Thursday, 5 October 2017: 16:00
Maryland D (Gaylord National Resort and Convention Center)
J. Deng, M. Zhu, C. Bae, T. J. Miller (Ford Motor Company), and P. L'Eplattenier (Livermore Software Technology Corporation)
As lithium-ion batteries are more and more widely used in electrical vehicles and hybrid electrical vehicles, their safety has become a primary concern due to their high energy densities and wide-range working conditions. Previously, experiments such as crush tests, have attempted to mimic the failure process of batteries under abuse conditions, but they usually only give binary pass/fail results and provide limited details of the root causes of failure. Recently, computational modeling has gained a lot of interest because it provides an efficient tool to capture fundamental mechanisms of battery failure. Nevertheless, most of existing models of battery safety either treat the battery as a homogeneous solid and only consider its mechanical response, or focus on the thermal-electrical coupling without consideration of mechanical influence. Here we present a three-dimensional multi-physics model of battery safety that is able to predict coupled mechanical, thermal, electrical and electrochemical responses of automobile lithium-ion batteries under mechanical abuse. This model resolves each component in unit cells of a large format Li-ion cell and applies one-way coupling between mechanical and other types of responses to accommodate the significant differences in time scales. In particular, the mechanical solver predicts the onset of internal or external short circuit at the initial stage of an impact, and then the coupled thermal and electrical solver captures the evolution of temperature and current distribution after short circuit initiation. The electrochemical response is captured by a spatially distributed equivalent circuit model, where empirical parameters are obtained from experimental data.
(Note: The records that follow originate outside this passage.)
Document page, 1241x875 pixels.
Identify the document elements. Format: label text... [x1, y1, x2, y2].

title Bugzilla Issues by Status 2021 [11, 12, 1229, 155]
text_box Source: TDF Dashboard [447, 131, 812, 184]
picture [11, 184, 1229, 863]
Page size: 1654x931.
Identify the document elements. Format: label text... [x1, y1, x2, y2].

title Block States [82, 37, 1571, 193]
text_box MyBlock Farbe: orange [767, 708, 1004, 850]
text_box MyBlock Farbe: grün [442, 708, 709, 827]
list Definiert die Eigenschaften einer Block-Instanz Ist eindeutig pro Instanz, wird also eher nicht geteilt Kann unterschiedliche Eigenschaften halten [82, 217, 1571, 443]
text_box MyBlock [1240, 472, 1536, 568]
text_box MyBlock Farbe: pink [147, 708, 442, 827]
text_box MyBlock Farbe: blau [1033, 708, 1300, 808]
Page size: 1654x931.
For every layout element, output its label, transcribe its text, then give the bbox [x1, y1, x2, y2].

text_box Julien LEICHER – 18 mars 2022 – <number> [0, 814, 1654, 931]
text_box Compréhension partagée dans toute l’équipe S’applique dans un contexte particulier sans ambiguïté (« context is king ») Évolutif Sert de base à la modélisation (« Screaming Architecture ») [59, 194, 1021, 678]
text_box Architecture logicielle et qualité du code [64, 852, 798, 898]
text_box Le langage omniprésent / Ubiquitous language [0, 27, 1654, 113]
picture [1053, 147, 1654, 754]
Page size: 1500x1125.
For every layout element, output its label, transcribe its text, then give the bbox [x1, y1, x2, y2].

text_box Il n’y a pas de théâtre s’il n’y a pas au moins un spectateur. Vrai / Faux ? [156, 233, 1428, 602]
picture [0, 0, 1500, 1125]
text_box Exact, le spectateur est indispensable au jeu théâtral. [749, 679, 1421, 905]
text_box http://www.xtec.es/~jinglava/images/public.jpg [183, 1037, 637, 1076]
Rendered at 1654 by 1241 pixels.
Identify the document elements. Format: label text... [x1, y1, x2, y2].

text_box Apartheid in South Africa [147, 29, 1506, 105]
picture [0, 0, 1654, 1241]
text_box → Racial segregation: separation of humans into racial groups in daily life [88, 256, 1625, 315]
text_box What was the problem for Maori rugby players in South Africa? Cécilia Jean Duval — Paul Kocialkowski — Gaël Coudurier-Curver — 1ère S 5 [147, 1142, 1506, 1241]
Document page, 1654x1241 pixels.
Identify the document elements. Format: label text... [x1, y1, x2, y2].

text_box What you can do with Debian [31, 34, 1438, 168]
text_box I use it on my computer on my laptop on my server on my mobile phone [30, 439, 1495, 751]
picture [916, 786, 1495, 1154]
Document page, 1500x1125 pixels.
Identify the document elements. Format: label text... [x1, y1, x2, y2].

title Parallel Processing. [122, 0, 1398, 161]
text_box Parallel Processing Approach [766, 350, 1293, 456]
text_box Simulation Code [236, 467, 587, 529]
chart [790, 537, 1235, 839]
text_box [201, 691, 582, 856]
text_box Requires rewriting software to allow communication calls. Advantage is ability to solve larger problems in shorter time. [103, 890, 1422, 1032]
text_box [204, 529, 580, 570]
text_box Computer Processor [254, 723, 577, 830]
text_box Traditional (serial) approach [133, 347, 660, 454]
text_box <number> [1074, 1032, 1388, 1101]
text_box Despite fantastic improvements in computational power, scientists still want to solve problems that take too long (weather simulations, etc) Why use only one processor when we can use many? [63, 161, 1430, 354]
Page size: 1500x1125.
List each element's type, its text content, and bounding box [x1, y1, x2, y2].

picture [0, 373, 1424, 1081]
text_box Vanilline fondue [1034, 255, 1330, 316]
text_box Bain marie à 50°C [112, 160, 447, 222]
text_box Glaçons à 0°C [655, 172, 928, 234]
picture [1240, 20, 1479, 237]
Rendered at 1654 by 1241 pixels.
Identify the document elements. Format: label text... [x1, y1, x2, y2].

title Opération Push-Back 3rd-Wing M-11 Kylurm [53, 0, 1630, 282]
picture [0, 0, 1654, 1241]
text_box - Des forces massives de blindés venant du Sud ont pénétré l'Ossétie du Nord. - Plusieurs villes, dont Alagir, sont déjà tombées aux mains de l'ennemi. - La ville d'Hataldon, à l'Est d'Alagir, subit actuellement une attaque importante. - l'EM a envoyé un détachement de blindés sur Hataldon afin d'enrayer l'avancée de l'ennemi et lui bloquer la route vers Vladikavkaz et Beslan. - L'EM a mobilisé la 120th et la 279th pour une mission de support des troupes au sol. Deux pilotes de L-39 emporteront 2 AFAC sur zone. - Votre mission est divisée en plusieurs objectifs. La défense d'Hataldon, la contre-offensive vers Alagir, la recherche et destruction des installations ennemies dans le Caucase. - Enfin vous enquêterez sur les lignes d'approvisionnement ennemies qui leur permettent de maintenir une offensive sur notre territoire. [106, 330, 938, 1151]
This model has been applied to capture internal and external short circuits and subsequent thermal and electrical responses in different types of cells and modules. Various element formulations have been evaluated to achieve the computational efficiency that will be required for future pack simulations. Model predictions have been compared with experiment data, demonstrating the model capacity and providing insights into the failure mechanisms of batteries during an impact process.